Je suis née en 1980, j'ai donc grandi à une époque où mes premiers souvenirs télévisés évoquaient la guerre au Liban. Dans mon esprit de petite fille française c'était un pays lointain, très chaud, dont la langue étrange me semblait aux antipodes de la mienne. Et surtout je me souviens des images de Beyrouth, anéantie par les bombardements, un amoncellement de gravats et de poussière. D'écrire ces mots me donne la chair de poule. Et naïvement, je me disais qu'il n'y avait plus personne dans ces ruines, je n'envisageais pas la présence d'une population, encore moins d'enfants au milieu des décombres de ce paysage dévasté.
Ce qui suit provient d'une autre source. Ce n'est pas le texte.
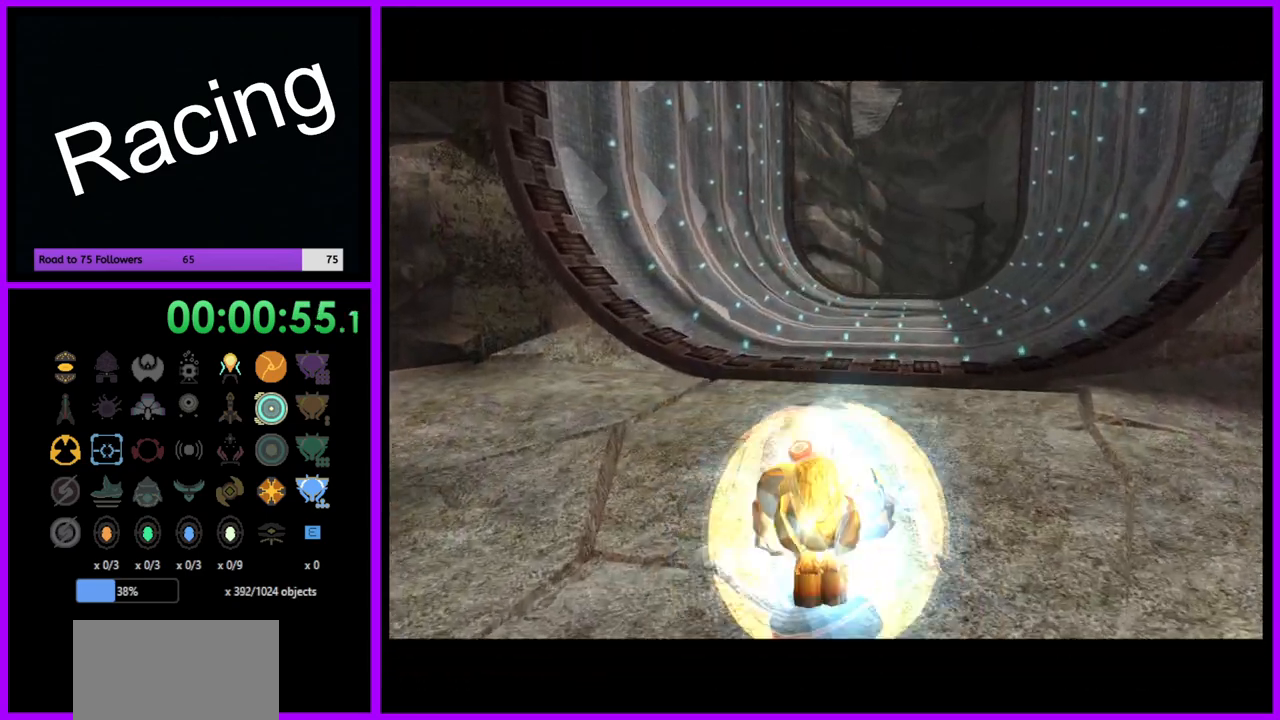
{"buttons": [], "left_stick": "up", "right_stick": "center", "events": [[100, "A", "up"], [317, "A", "down"], [433, "A", "up"]]}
D'ailleurs, je me demandais pourquoi on bombardait des bâtiments vides.
Mon Dieu… Si j'avais su…

« Un conflit comme celui qui m'a vu paraître, en pleine guerre incivile, fratricide, bête, qui griffonna un des plus douloureux et des plus sanglants chapitres de l'Histoire du Liban. Mon enfance, née posthume, se désagrégea dans les éclats d'obus, sous les feux de la mitraille. » p. 22

De longues années ont passé, les événements se sont enlisés, répétés, ainsi que les drames. Je m'intéresse autant que possible à tout ce qui touche à la géo-politique et à l'Histoire, bien souvent au travers de mes lectures. Aussi, quand j'ai commencé à voir circuler le nom d'une jeune auteure originaire du Moyen-Orient, je me suis intéressée à son travail et exactement au même moment, elle m'a contactée. Léa Clément vient de publier son premier roman en auto-édition. Sur la couverture, une petite fille effrayée regarde le lecteur de ses grands yeux sombres, elle pose une unique question : Quel est le prix de la liberté?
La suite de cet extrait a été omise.